══ TEXTE FOURNI
P. 224 (verso) PAUSANIAS fils de Plistonax à un qui l'interrogeait : pourquoi il n'était pas loisible en leur pays de remuer aucune des lois anciennes : c'est, dit-il, pource qu'il faut que les lois soient maîtresses des hommes, & non pas les hommes maîtres des lois.
p. 224 (verso) PLISTONAX fils de Pausanias, comme un certain orateur Athénien appelant les Lacédémoniens ignorants : Tu dis vrai, lui répondit-il, car nous sommes seuls entre tous les Grecs, qui n'avons rien appris de mal de vous.
p. 225 [POLYDORUS, fils d'Alcamenes] Etant enquis pourquoi les Lacédémoniens s'exposaient ainsi hardiment aux périls de la guerre : pource, dit-il, qu'ils ont appris à avoir honte, & non pas crainte de leurs supérieurs.
p. 225 CHARILLUS enquis, pourquoi Lycurgus leur avait fait si peu de lois : pource, dit-il, qu'il ne faut pas beaucoup de lois à ceux qui ne parlent guère. Un autre lui demandait, pourquoi ils faisaient sortir les filles en public à visage découvert, & les femmes voilées : pource, dit-il, qu'il faut que les filles trouvent mari, & que les femmes gardent celui qu'elles ont. Un des Ilotes se portant quelquefois par trop audacieusement envers lui, il lui dit, Si je n'étais courroucé je te tuerais tout à cette heure.
p. 226 Deux frères avaient querelle et de débattaient ensemble : les Ephores condamnèrent leur père à l'amende, de ce qu'il endurait que ses enfants eussent querelle ensemble.
p. 226 (verso) On demanda quelquefois à un Laconien, ce qu'il savait faire : il répondit, être libre.
p. 226 (verso) Un Laconien avait sur sa rondelle pour son enseigne une mouche peinte, non point plus grande que le naturel, & quelques-uns s'en moquant de lui, disaient qu'il avait pris cette enseigne-là, afin de n'être point connu : mais au contraire, dit-il, c'est afin d'être mieux remarqué : car je m'approche si près des ennemis, qu'ils peuvent bien voir combien ma marque est grande. Un autre, comme on lui eût présenté à la fin d'un banquet une lyre pour en sonner, selon la coutume de toute la Grèce : les Laconiens, dit-il, n'ont point appris de folâtrer.
p. 226 (verso) Un autre étant blessé d'un coup de flèche à travers le corps, sur le point qu'il rendait son âme, Il ne me fâche point de mourir, dit-il, mais bien de que je meurs par la main d'un archer efféminé, avant que d'avoir rien fait de ma main.
════
══ INFORMATIONS AFFICHÉES
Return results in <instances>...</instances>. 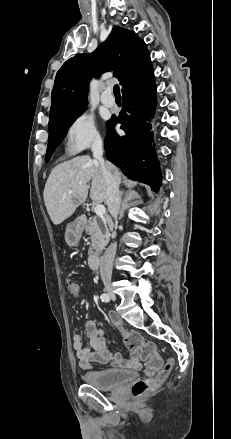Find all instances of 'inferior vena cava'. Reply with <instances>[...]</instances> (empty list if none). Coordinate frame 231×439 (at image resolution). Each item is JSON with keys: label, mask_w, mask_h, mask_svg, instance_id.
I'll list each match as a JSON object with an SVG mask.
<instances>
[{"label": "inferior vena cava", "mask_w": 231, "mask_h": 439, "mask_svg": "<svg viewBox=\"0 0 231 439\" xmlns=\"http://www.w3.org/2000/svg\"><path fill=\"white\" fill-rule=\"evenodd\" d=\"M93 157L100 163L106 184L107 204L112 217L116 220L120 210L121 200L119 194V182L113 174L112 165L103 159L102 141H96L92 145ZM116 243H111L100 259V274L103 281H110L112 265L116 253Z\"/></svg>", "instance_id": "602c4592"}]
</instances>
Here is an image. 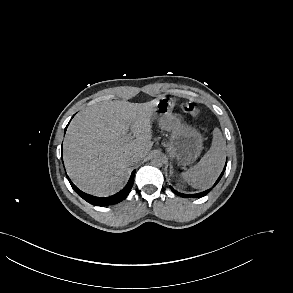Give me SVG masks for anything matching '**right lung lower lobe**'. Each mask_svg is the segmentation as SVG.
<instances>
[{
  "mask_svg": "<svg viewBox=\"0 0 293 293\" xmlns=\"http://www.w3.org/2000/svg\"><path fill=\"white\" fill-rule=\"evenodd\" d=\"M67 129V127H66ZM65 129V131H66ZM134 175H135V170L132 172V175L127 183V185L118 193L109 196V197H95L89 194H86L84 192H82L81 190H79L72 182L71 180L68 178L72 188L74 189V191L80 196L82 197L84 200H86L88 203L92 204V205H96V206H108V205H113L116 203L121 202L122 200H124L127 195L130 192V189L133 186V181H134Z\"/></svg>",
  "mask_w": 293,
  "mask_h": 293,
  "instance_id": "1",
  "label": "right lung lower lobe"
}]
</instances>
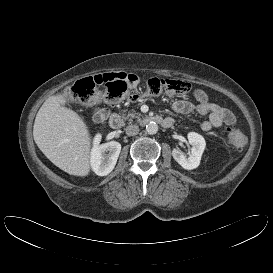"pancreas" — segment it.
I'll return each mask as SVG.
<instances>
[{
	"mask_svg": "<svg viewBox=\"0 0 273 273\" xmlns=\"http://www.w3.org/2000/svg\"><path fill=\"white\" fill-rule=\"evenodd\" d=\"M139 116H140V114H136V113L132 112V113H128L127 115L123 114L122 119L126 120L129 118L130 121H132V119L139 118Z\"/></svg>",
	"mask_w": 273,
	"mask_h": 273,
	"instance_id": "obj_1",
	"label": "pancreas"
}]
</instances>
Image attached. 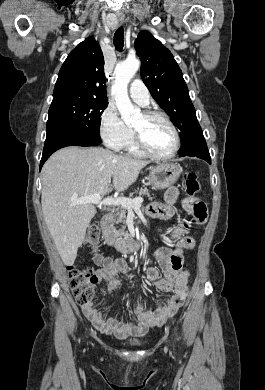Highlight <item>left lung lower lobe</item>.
════
══ INFORMATIONS AFFICHÉES
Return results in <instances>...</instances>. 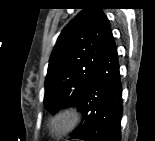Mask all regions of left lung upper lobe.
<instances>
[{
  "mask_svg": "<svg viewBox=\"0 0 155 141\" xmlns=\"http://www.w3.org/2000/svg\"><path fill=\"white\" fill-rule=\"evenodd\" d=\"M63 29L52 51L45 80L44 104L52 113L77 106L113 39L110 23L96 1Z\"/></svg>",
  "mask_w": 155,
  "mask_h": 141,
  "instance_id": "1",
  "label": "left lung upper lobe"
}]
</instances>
════
══ INFORMATIONS AFFICHÉES
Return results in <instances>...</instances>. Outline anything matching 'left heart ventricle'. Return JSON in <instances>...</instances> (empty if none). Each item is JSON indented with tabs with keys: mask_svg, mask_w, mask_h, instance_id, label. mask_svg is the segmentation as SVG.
════
[DÉFI 1]
Dans le texte sur les Laconiens, pourquoi Lycurgus leur avait-il fait si peu de lois, d'après Charillus ?
[DÉFI 2]
Dites si chacune de ces phrases s'accorde avec le texte sur les Laconiens, en citant à chaque fois les mots du texte qui tranchent. (a) Pour Pausanias, les hommes doivent être maîtres des lois. (b) Les Ephores ont mis à l'amende le père de deux frères qui se querellaient. (c) Le Laconien à la mouche peinte voulait ne pas être reconnu.
[DÉFI 3]
Poursuivez le texte sur les Laconiens à partir de sa dernière phrase.

[RÉPONSE ÉCRITE 1]
Parce qu'il ne faut pas beaucoup de lois à ceux qui ne parlent guère.

[RÉPONSE ÉCRITE 2]
(a) Non : « il faut que les lois soient maîtresses des hommes, & non pas les hommes maîtres des lois ».
(b) Oui : « les Ephores condamnèrent leur père à l'amende ».
(c) Non : « c'est afin d'être mieux remarqué ».

[RÉPONSE ÉCRITE 3]
p. 226 (verso) Tynnichus Laconien, son fils lui ayant été tué à la guerre, supporta sa mort vertueusement, & en fut fait un tel Epigramme :
On rapporta, Trasibulus, ton corps
Dans ton pavois étant l'âme dehors,
Que ceux d'Argos en avaient déchassée
Avec sept coups de mortelle saussée,
Tous par devant : Et ton père constant
Vieillard nommé Tynnichus, le mettant
Dedans le feu, plein de sang, le visage
Tout sec, usa de ce mâle langage :
C'est de ces couards qu'il faut pleurer la mort,
Non pas de toi, mon enfant, qui es mort
Comme mon fils, en vrai homme de bien,
Et comme vrai Lacédémonien.
p. 227 Un bélître demanda quelquefois l'aumône à un Laconien, qui lui dit, Voire mais si je te la donne, tu mendieras encore plus : & le premier qui te la donna a été cause de cette vilaine vie que tu mènes maintenant, t'ayant rendu paresseux & truand.
p. 227 (verso) On demanda quelquefois à un Spartiate, quel poète était Tyrtaeus : bon, dit-il, pour aiguiser les courages des jeunes gens.
p. 228 Il leur était permis d'aimer les enfants de bonne & gentille nature, mais abuser de leurs personnes était tenu pour chose très infâme, comme de gens qui en aimaient le corps & non pas l'âme : de sorte que qui en était accusé, en demeurait noté d'infâmie pour toute sa vie. La coutume était que les vieux demandaient aux jeunes quand ils les rencontraient, où ils allaient, & quoi faire, & les tançaient qu'ils faillaient à répondre, ou s'ils allaient bâtissant des excuses : & qui ne tançait celui qui commettait quelque faute en sa présence, était sujet à la même réprehension que celui qui avait failli, même celui qui se courrouçait ou montrait de prendre à mal quand on le reprenait, en était reproché et désestimé.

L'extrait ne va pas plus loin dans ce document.